Un contexte géopolitique tendu

Depuis le début de l’année 2026, les tensions autour des flux pétroliers se sont multipliées, notamment en raison des restrictions imposées par plusieurs pays occidentaux sur les importations d’énergie russe. Les États-Unis, en maintenant une partie de ces sanctions en suspens, cherchent à éviter une chute trop brutale des prix, qui pourrait fragiliser davantage les économies déjà vulnérables de certains alliés européens.

Côté russe, les exportations de pétrole restent un levier essentiel, tant sur le plan économique que stratégique. Les autorités de Moscou ont multiplié les canaux d’exportation alternatifs, notamment vers l’Asie, pour contourner les embargos occidentaux. Cette stratégie a permis de maintenir un volume d’exportations stable, mais les recettes en devises restent soumises aux fluctuations des prix internationaux.

Des exclusions ciblées pour préserver certains embargos

Malgré cette suspension partielle, Washington a précisé que plusieurs transactions et territoires restent soumis à des restrictions strictes. Parmi eux figurent l’Iran, ainsi que d’autres pays et zones sous embargo américain en raison de leur implication dans des programmes nucléaires ou des activités jugées déstabilisatrices.

Cette distinction montre que l’administration américaine cherche à équilibrer deux objectifs : d’une part, éviter une crise énergétique mondiale en maintenant un flux suffisant de pétrole sur le marché, et d’autre part, préserver la cohérence de sa politique de sanctions contre des régimes qu’elle considère comme hostiles.

Et maintenant ?

La prochaine échéance à surveiller sera le **16 mai 2026**, date à laquelle les États-Unis devront décider s’ils prolongent à nouveau cette suspension ou s’ils la lèvent définitivement. D’ici là, les marchés pétroliers resteront sous haute surveillance, d’autant plus que la situation géopolitique en mer d’Arabie et dans le golfe Persique pourrait évoluer rapidement. Les analystes s’attendent à ce que les prix du brut continuent de fluctuer en fonction des annonces américaines et des réactions des principaux producteurs.

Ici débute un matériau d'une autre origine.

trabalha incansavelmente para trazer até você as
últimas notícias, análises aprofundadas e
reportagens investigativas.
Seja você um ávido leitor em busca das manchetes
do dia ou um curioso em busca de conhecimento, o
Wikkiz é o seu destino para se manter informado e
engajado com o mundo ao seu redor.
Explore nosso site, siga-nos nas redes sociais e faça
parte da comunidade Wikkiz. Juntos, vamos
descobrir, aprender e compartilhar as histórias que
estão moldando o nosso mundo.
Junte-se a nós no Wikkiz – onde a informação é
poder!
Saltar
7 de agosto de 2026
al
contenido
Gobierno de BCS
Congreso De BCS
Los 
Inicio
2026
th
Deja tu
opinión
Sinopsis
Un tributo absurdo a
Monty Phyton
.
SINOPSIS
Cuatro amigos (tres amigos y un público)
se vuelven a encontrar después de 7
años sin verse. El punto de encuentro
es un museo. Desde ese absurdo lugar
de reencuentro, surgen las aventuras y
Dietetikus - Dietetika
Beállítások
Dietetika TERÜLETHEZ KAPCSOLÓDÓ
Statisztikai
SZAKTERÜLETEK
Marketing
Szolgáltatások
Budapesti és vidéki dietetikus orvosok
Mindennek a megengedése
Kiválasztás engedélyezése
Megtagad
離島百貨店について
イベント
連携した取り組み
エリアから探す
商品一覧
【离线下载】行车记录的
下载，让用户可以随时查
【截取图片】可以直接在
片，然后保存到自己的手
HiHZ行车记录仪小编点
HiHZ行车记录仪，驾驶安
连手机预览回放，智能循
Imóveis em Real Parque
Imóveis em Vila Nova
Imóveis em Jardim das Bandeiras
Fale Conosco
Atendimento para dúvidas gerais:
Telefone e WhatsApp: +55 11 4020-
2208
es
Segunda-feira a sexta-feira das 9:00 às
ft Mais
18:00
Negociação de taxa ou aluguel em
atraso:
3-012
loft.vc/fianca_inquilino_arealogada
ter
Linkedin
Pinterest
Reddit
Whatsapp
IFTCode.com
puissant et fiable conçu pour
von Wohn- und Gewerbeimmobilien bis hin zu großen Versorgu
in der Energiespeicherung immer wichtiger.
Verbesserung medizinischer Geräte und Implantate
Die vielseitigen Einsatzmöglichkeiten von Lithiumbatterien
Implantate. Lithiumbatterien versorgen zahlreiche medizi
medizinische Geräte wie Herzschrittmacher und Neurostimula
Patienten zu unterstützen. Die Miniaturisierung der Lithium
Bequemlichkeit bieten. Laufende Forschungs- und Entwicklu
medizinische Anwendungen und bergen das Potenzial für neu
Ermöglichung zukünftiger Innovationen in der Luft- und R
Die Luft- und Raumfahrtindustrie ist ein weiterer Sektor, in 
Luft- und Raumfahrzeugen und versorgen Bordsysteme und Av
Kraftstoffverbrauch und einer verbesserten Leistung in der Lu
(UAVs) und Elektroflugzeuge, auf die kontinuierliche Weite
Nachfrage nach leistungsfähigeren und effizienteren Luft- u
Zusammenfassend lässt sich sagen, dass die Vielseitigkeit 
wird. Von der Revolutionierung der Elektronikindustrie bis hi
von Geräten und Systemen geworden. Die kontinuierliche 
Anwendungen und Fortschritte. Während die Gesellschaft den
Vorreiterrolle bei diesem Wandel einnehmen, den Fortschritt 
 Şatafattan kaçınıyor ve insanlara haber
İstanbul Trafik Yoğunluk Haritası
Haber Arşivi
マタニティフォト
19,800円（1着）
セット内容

Par ailleurs, les discussions entre Washington et ses partenaires européens sur une éventuelle coordination des politiques énergétiques pourraient prendre de l’ampleur, surtout si la pression sur les prix s’accentue. Reste à voir si cette mesure américaine servira de levier dans les négociations internationales ou si elle sera perçue comme un signe de faiblesse face aux dynamiques du marché.

En attendant, les acteurs du secteur pétrolier, des compagnies aux États producteurs, devront composer avec une incertitude persistante, dans un contexte où chaque décision politique peut avoir des répercussions immédiates sur les cours.

Le détroit d’Ormuz est un point de passage stratégique pour près d’un tiers du trafic pétrolier mondial. Une reprise du trafic via cette route peut influencer les prix du brut en augmentant l’offre disponible sur le marché. Les États-Unis cherchent donc à éviter une chute trop brutale des cours, qui pourrait fragiliser les économies de leurs alliés.